> **Work item**
From the data below, copy out every line in which the word "input" occurs.

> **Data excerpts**

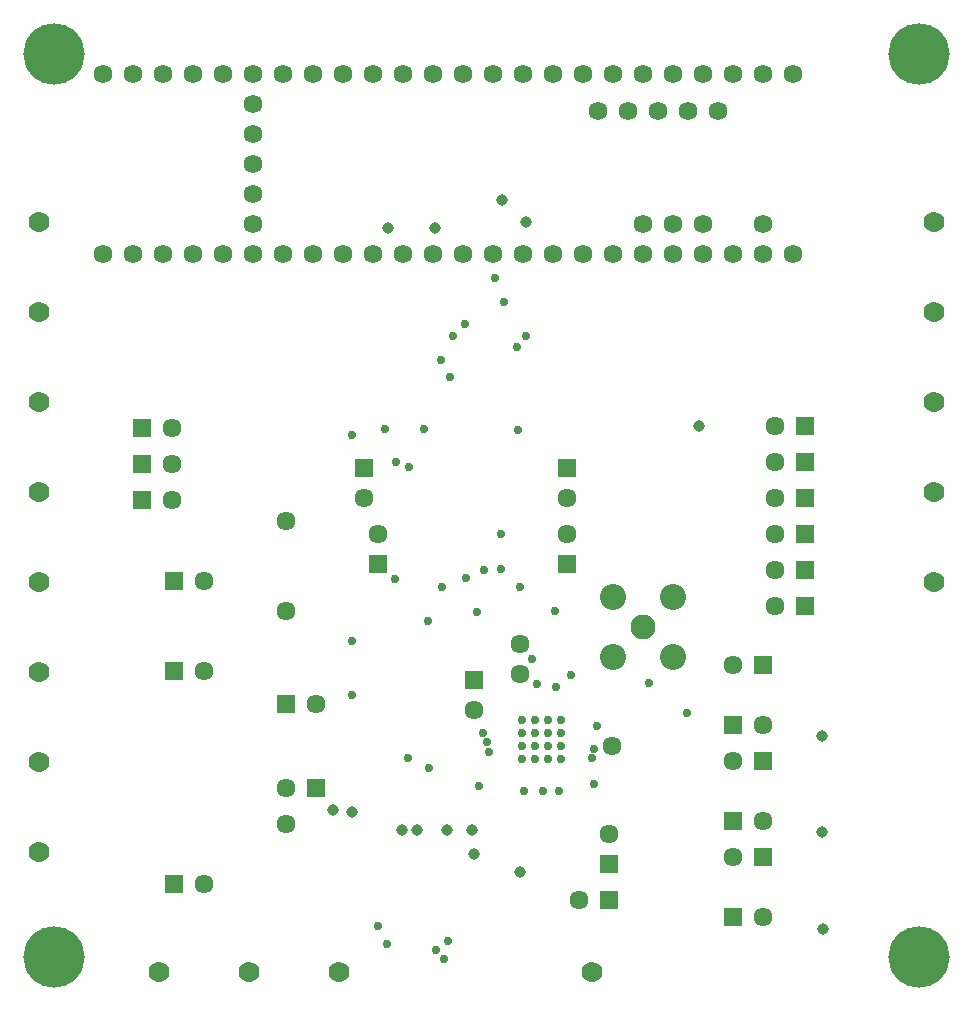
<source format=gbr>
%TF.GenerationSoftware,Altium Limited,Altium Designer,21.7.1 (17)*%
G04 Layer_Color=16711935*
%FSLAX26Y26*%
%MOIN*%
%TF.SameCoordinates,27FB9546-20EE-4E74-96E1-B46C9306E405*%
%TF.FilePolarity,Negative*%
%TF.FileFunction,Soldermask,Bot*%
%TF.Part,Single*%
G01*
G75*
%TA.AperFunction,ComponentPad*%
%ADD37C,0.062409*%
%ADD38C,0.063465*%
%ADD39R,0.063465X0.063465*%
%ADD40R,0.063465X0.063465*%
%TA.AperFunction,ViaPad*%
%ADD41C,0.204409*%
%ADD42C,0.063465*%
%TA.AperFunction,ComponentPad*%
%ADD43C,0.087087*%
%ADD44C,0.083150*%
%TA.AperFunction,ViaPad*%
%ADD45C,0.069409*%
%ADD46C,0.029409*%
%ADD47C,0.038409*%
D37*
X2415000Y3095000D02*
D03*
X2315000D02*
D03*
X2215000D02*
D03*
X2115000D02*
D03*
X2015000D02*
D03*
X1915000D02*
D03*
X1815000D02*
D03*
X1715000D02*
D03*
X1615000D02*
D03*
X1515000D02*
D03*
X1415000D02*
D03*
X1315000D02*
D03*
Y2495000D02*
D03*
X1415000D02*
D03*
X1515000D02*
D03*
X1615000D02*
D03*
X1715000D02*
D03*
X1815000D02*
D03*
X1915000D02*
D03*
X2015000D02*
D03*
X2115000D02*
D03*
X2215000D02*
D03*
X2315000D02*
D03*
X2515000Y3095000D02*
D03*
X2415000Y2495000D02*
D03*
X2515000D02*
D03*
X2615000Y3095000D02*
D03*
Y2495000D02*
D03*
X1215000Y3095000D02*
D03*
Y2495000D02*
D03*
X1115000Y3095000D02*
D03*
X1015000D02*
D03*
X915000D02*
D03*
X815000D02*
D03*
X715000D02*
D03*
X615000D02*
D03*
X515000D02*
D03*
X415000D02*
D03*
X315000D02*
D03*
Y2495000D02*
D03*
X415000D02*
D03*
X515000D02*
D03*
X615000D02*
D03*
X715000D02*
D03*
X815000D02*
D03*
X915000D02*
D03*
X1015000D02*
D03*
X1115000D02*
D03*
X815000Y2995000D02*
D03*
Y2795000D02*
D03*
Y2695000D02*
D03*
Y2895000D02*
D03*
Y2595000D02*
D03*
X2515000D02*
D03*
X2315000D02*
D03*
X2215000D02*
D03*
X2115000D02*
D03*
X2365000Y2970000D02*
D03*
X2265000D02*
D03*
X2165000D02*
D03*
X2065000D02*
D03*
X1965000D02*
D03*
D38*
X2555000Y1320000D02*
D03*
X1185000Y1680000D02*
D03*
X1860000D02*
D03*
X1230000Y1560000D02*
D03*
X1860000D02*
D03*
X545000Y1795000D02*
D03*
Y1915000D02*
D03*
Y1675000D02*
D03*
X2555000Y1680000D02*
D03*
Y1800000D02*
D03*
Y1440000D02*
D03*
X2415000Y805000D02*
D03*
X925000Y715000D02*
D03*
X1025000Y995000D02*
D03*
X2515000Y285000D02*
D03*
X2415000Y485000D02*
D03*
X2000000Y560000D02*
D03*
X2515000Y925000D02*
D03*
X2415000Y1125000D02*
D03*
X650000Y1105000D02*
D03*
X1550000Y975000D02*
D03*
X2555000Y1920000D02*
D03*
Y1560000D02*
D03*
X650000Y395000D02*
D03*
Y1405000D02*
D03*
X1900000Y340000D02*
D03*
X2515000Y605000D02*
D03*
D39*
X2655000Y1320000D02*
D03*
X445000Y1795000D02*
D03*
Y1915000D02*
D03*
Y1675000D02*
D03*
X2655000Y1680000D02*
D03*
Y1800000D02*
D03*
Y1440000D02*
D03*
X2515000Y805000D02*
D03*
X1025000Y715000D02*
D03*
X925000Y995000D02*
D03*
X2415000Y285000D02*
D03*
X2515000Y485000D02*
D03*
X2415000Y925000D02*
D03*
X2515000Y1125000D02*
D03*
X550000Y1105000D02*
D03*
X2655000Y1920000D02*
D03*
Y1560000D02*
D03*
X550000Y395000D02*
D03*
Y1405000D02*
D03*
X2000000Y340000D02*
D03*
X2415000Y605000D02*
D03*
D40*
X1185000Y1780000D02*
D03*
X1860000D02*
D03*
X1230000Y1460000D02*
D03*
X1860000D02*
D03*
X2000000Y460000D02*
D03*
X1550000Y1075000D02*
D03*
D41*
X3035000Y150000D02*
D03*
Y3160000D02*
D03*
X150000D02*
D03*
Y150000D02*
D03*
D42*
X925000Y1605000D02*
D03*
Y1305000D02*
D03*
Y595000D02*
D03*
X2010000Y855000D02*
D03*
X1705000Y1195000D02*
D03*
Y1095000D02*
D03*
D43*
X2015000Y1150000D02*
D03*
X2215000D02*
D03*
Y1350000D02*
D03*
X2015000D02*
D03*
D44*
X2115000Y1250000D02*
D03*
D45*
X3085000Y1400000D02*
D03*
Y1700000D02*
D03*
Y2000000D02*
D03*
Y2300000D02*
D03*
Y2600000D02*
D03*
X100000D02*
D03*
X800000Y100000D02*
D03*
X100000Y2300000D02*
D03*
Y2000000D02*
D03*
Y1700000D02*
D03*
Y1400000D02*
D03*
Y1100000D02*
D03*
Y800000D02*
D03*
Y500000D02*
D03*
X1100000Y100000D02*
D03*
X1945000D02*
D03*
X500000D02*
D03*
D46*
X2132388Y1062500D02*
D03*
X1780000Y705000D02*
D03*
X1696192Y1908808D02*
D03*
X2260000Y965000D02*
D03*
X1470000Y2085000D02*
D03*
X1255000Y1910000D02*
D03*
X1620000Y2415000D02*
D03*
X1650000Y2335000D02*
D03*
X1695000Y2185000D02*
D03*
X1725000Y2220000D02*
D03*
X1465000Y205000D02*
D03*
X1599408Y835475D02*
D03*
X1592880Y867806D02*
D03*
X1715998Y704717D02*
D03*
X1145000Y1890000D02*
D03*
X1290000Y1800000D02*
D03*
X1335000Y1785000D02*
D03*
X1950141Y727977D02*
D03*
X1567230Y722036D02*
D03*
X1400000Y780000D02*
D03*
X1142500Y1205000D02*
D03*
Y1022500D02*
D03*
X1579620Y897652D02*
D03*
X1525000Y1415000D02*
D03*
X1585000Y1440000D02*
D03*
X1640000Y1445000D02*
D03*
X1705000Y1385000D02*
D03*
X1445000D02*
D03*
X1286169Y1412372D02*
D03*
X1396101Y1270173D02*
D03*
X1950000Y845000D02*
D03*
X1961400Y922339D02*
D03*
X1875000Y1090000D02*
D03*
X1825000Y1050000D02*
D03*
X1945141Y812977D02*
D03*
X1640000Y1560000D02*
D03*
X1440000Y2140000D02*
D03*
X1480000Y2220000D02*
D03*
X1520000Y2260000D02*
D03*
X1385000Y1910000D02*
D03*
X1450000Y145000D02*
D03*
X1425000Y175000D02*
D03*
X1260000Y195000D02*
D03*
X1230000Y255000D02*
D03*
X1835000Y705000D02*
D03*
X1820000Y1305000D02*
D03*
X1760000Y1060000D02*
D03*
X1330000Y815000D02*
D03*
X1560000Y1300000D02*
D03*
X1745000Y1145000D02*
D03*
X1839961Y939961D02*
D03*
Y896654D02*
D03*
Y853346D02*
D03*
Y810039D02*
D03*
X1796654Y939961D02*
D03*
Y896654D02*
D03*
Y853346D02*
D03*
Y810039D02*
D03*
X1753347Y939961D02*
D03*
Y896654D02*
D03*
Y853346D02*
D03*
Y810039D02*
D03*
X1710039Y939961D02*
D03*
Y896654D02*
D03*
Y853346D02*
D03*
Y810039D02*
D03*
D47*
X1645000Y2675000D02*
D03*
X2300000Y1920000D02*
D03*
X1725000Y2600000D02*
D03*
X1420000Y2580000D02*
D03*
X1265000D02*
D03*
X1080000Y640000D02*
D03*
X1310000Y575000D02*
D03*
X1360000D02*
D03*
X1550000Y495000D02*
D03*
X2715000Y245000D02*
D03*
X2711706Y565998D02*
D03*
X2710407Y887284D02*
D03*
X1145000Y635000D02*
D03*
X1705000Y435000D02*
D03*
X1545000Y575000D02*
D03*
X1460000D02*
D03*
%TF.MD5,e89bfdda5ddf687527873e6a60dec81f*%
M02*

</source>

--

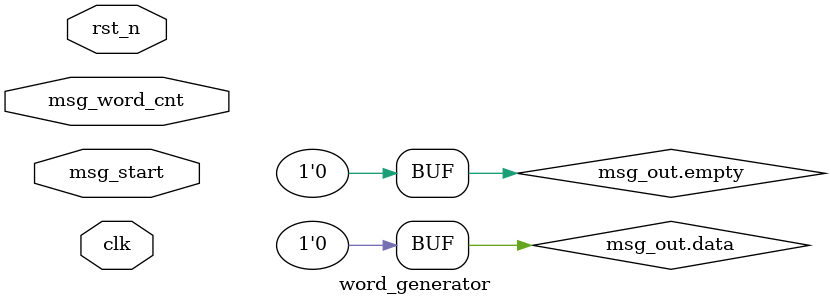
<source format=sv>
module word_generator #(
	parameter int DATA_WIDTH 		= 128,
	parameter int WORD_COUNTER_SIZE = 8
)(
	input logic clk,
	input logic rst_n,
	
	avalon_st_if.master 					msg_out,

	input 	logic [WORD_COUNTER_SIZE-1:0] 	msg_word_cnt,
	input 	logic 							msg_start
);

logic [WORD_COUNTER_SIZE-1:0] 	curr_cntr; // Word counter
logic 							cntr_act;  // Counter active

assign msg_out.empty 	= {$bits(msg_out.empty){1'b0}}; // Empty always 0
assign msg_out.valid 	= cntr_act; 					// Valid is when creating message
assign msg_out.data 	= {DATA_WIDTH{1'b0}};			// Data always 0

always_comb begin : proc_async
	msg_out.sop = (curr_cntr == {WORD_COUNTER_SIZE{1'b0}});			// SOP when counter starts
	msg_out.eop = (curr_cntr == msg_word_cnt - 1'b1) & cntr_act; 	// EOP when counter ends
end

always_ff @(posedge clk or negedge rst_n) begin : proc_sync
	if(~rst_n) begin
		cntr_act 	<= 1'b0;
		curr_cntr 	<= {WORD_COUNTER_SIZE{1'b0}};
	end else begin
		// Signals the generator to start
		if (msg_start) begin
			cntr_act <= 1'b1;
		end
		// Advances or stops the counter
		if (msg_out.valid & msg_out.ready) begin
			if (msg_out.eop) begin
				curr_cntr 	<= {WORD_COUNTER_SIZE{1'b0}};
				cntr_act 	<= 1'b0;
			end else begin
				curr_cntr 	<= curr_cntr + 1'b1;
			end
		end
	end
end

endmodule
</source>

* * *

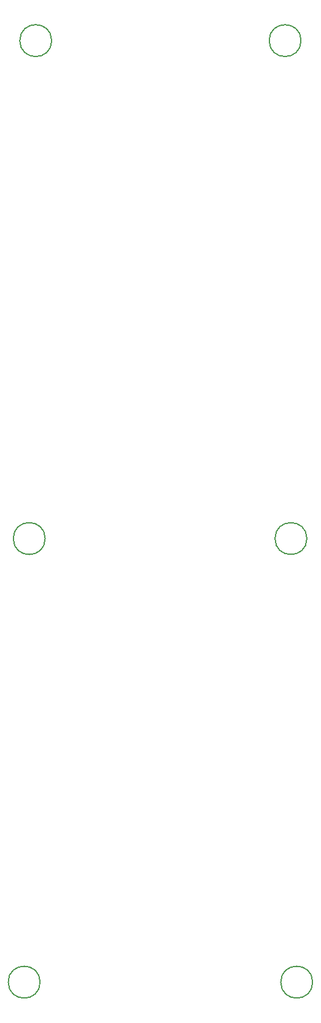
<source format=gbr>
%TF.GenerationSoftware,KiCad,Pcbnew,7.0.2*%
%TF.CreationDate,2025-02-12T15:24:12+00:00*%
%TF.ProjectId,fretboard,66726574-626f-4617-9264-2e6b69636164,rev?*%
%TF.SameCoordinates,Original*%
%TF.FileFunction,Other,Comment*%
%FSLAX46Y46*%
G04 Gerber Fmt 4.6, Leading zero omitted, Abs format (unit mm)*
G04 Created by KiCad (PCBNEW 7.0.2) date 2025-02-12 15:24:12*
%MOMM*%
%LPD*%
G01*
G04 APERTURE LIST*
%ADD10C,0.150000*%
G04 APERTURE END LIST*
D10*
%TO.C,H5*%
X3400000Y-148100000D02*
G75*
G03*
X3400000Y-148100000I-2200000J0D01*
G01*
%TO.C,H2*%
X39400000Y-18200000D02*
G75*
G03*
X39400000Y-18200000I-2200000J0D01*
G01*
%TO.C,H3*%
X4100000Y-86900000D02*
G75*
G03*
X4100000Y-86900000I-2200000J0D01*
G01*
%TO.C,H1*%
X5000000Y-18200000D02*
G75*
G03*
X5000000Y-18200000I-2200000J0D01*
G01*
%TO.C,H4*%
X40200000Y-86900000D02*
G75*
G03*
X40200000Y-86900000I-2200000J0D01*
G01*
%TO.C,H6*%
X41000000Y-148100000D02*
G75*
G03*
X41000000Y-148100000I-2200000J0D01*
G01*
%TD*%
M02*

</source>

> **Output for this exercise**
	input logic clk,
	input logic rst_n,
	input 	logic [WORD_COUNTER_SIZE-1:0] 	msg_word_cnt,
	input 	logic 							msg_start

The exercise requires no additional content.